MONTREAL — As Egyptians await the results of their country’s first truly democratic presidential election this week, some anxious expats in Canada worry about the aftermath.
The first round of voting featured 13 candidates ranging from liberals to ultra-conservatives might have presented a wide array of options but expats have limited hopes regardless of who wins.
Samaa Elibyari, an Egyptian established in Montreal since the 1970s, called it a historic moment for which the country is unprepared.
“(Hosni) Mubarak never gave anyone else the chance to experience what it was like to lead a country,” she said, “so we’re left with all these inexperienced candidates who may or may not have what it takes to run a truly democratic society.”
The road to this landmark election has been beset by disqualifications. Ten of the 23 nominees originally in the running were dismissed for “legal irregularities.”
About 10 per cent of Egyptians live outside the country, including 60,000 in Canada, and their sense of relief over the arrival of democracy is tinged with worry.
Elibyari has been paying close attention to the debates, on television and YouTube, and she also receives updates on a regular basis from the candidates’ representatives stationed across Canada.
She is wary of the superficial promises she’s heard.
“I’m generally concerned with candidates who say they can raise minimum wage,” Elibyari said.
“The massive gap between the rich and the poor will not likely be closed in the near future. The practical problems, such as the transportation crisis, haven’t been addressed yet. I think these promises are only catering to popular sentiment.”
On May 10, millions of Egyptians tuned into two private satellite channels to watch the country’s first-ever presidential debate.
Two of the frontrunners, Amr Moussa and Abdel-Moneim Abul-Futouh, participated in a marathon event that lasted close to four-and-a-half hours. A variety of promises were made by both candidates as they tried to appeal to their secular and Islamist fanbases.
Despite the stated interest from Egyptians living in Canada, only a tiny fraction of eligible voters in Montreal turned up at the Egyptian Consulate to vote last week, according to Adel Iskander, president of the Egyptian Canadian Friendship Association. He estimates no more than 10 per cent voted.
With nothing more than a provisional constitution in place, some wonder how the next president will even be able to carry out his functions.
A professor emeritus of political science at Concordia University, Henri Habib, believes the lack of guidelines will pose a serious threat to Egypt’s next president.
“The candidates have no idea what kind of power they’re going to inherit,” he said.
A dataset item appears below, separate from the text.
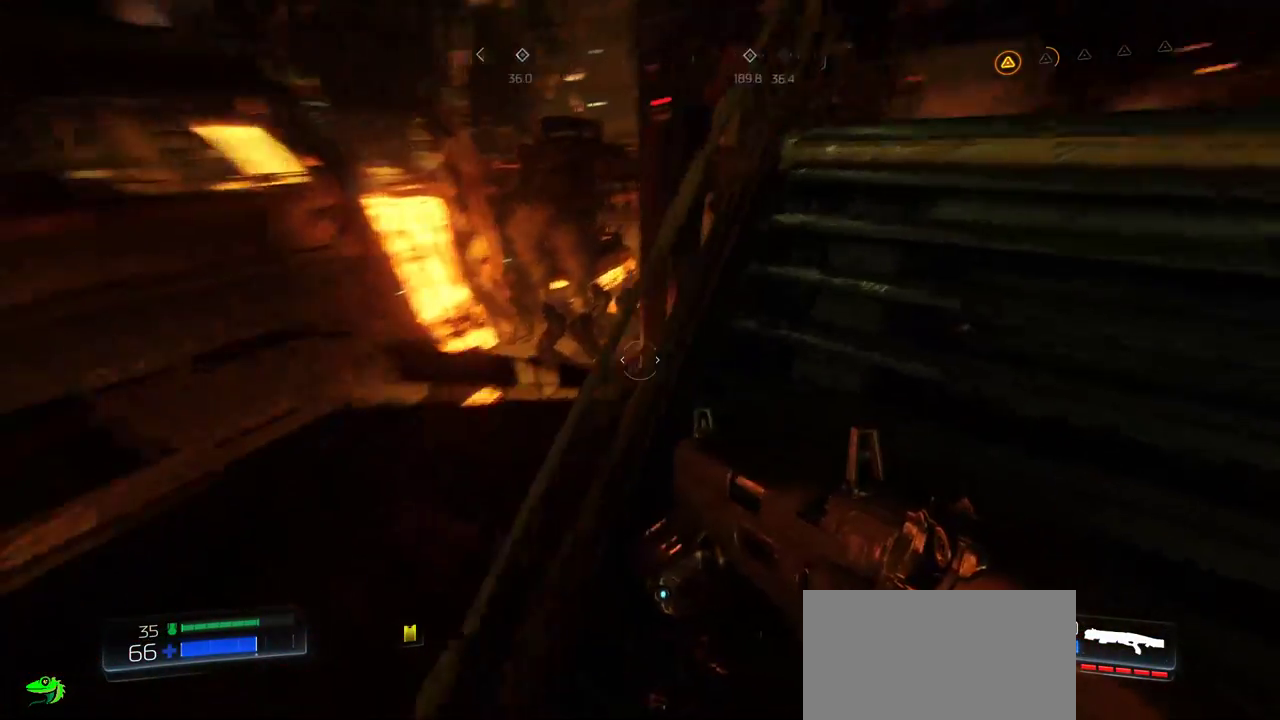
{"keys": ["a", "w"], "mouse": [], "events": [[150, "a", "down"], [250, "s", "up"], [467, "w", "down"]]}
“If I were in their position, I would want to know what kind of power I’m getting. In my opinion the real power remains with the 20 members of the SCAF (Supreme Council of the Armed Forces), who are supposed to relinquish power at the end of June but, then again, who wants to do that?”
Karim Ali, a student living in Toronto for the past two years, is so discouraged by the lack of organization within government that he never bothered to cast a ballot.
“I didn’t vote because I’m not convinced by this election,” he said.
“How can you elect a president when the guy doesn’t even know what his job description is? Flimsy guidelines make people worried, and anything can happen.”
The focus in Canadian media outlets on the election’s global issues — like Egypt-Israel relations, or the power of Islamism — has superseded other important issues of the vote.
Thomas Woodley, president of Canadians for Justice and Peace in the Middle East, believes the international media focus has been misguided.
“Why are people debating whether Egypt is going to end up with an Islamist government?” he said.
“These elections are more nuanced than that and it’s important not to stray from the point, which is that Egypt is finally having a presidential election.”
The 15-month transition period, in which lawlessness and crime have been serious concerns for public safety, is coming to an end.
The leading candidates so far are Amr Moussa, former secretary-general of the Arab League; Abdel Moneim Aboul Fotouh, formerly a leader of the Muslim Brotherhood; and Ahmed Shafiq, ex-prime minister of Egypt.
None of them is expected to get more than 50 per cent of the vote — so a run-off with the top two candidates will almost certainly take place next month.
The results for the first round of voting are expected on May 29.